Boing Boing has an interesting case today:

“I filled out a web form for a contest from Miller using a throwaway junk email address and then, months after I dumped the throwaway account, I got this to my main account! Not sure I like the idea of companies tracking me down like this.”

I sent a mail to follow up on this, but it’s worth blogging here too.

This is, unfortunately, common practice among the “legitimate” bulk mailer companies; it’s called “e-pending” (short for “email address appending”). Basically, the advertiser contacts one of the big data-mining companies, provides them with the data they have about the customer — name, postal address, etc., and gets them to match that against their database; the data-miner then provides any other email addresses they may have on file for that user, even if those email addrs were provided for bills, promotional use for other companies, etc.

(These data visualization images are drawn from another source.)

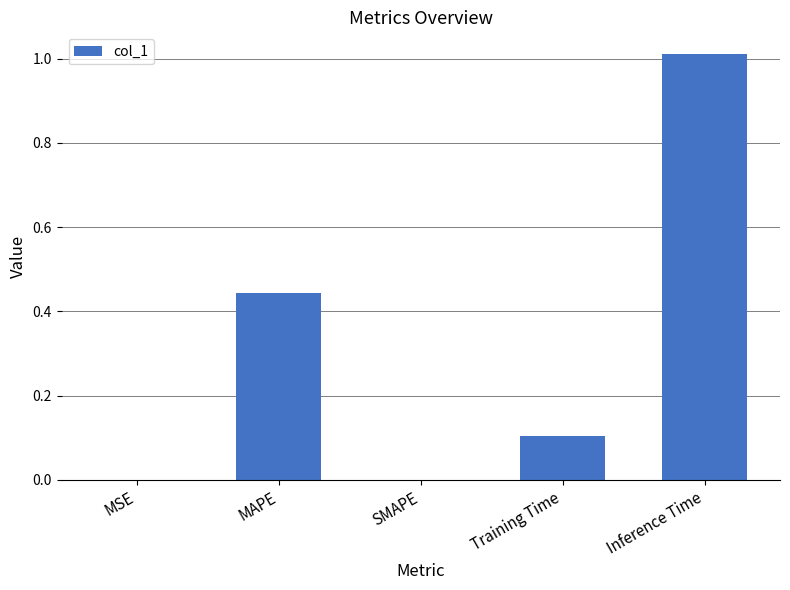

True or false: the data shows 0.1 at MAPE.

False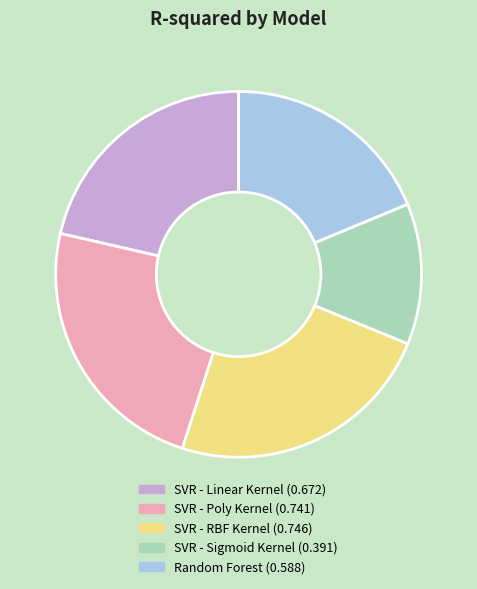

The SVR - Poly Kernel slice represents 99% of the pie. True or false?

False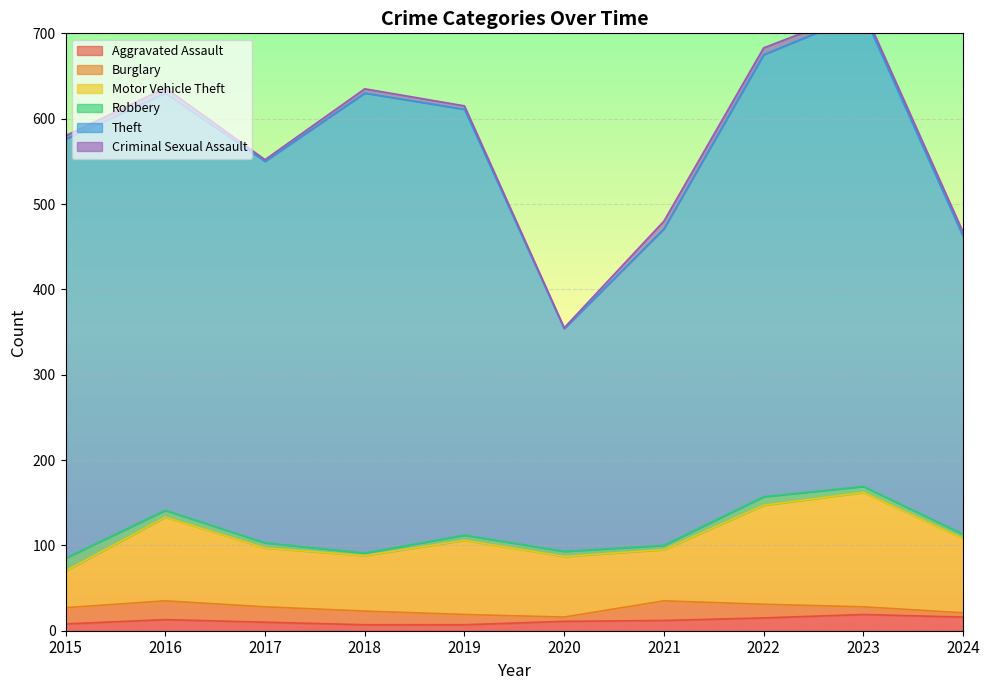

Rank the series by their maximum value, from highest to lowest.

Theft, Motor Vehicle Theft, Burglary, Aggravated Assault, Robbery, Criminal Sexual Assault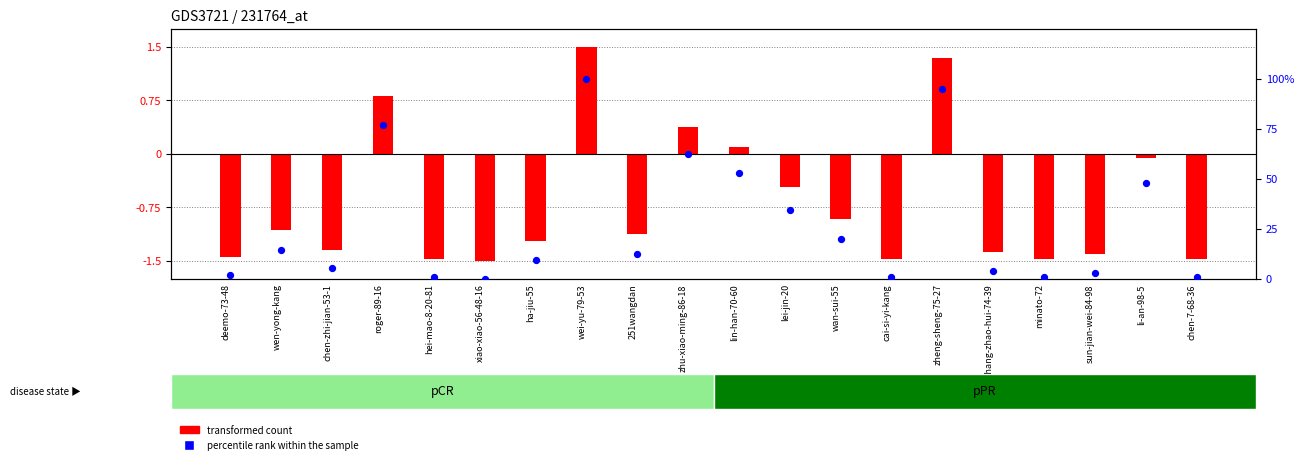

At how many categories does at least one series exceed 52?

5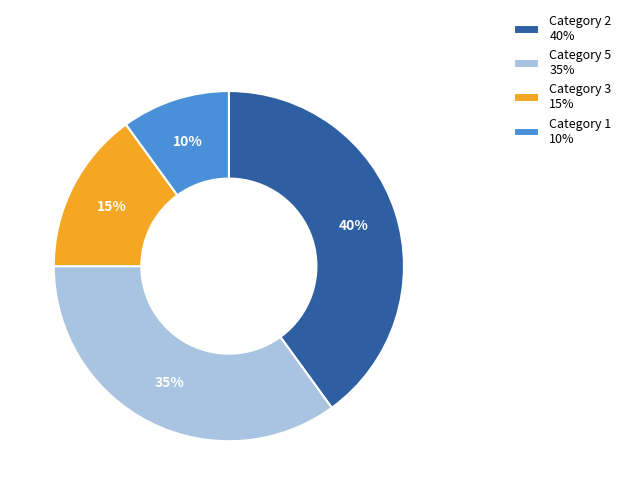

How many slices are in this pie chart?

4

The advertisers contend that permission was given by the person who’s being mailed; the recipients contend that permission was given to send to a specific address, not all of that person’s addresses in perpetuity.

Here’s a few more examples of e-pending gone bad: two Jennifer Millers, Sony scraping ancient Internic contact addresses, Spamvertized.org comment on the practice, Joe St. Sauver comments.

It’s exclusively a US phenomenon, as far as I know; I think most cases of e-pending are rendered illegal under EU data protection law. Handy. ;)

Update: Brian at the Spam Kings weblog notes that ‘this spooky little spam was the work of Equifax, the big credit reporting agency that shut down its Boca Raton-based spam operation, Naviant, in 2003, due to the impending passage of CAN-SPAM.’